Input -
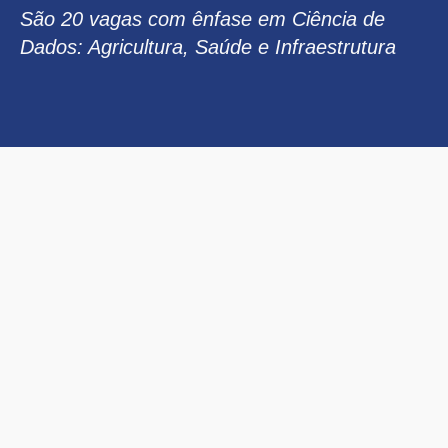
São 20 vagas com ênfase em Ciência de
Dados: Agricultura, Saúde e Infraestrutura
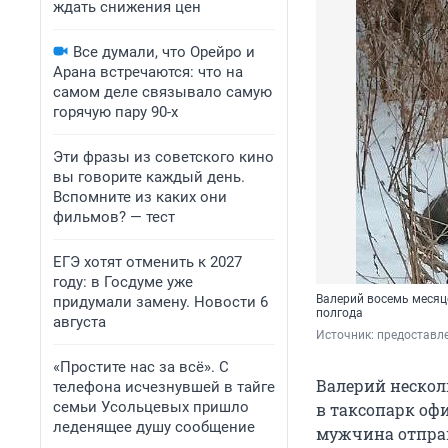
ждать снижения цен
Все думали, что Орейро и
Арана встречаются: что на
самом деле связывало самую
горячую пару 90-х
Эти фразы из советского кино
вы говорите каждый день.
Вспомните из каких они
фильмов? — тест
ЕГЭ хотят отменить к 2027
году: в Госдуме уже
Валерий восемь месяце
придумали замену. Новости 6
полгода
августа
Источник: 
предоставл
«Простите нас за всё». С
Валерий нескол
телефона исчезнувшей в тайге
семьи Усольцевых пришло
в таксопарк оф
леденящее душу сообщение
мужчина отправ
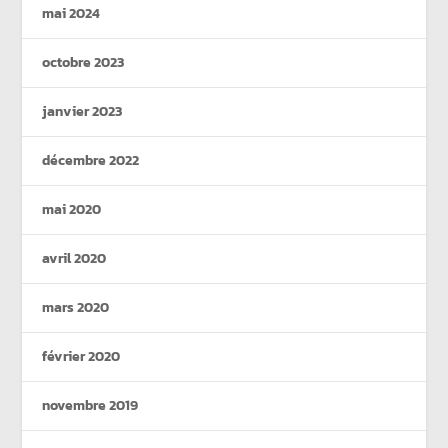
mai 2024
octobre 2023
janvier 2023
décembre 2022
mai 2020
avril 2020
mars 2020
février 2020
novembre 2019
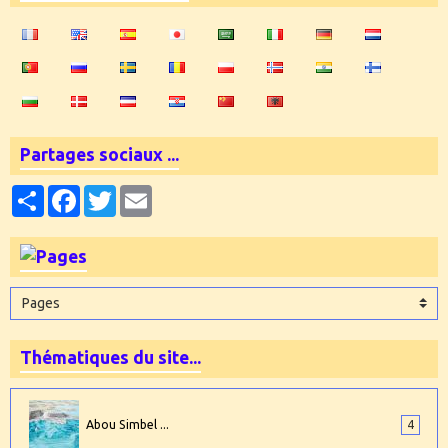
Partages sociaux ...
Partager
Facebook
Twitter
Email
Thématiques du site...
Abou Simbel ...
4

Task instructions -
Print the material word for word; images are to be left out.

Output of the task -
São 20 vagas com ênfase em Ciência de
Dados: Agricultura, Saúde e Infraestrutura
ждать снижения цен
Все думали, что Орейро и
Арана встречаются: что на
самом деле связывало самую
горячую пару 90-х
Эти фразы из советского кино
вы говорите каждый день.
Вспомните из каких они
фильмов? — тест
ЕГЭ хотят отменить к 2027
году: в Госдуме уже
Валерий восемь месяце
придумали замену. Новости 6
полгода
августа
Источник: 
предоставл
«Простите нас за всё». С
Валерий нескол
телефона исчезнувшей в тайге
семьи Усольцевых пришло
в таксопарк оф
леденящее душу сообщение
мужчина отправ
mai 2024
octobre 2023
janvier 2023
décembre 2022
mai 2020
avril 2020
mars 2020
février 2020
novembre 2019
Partages sociaux ...
Partager
Facebook
Twitter
Email
Thématiques du site...
Abou Simbel ...
4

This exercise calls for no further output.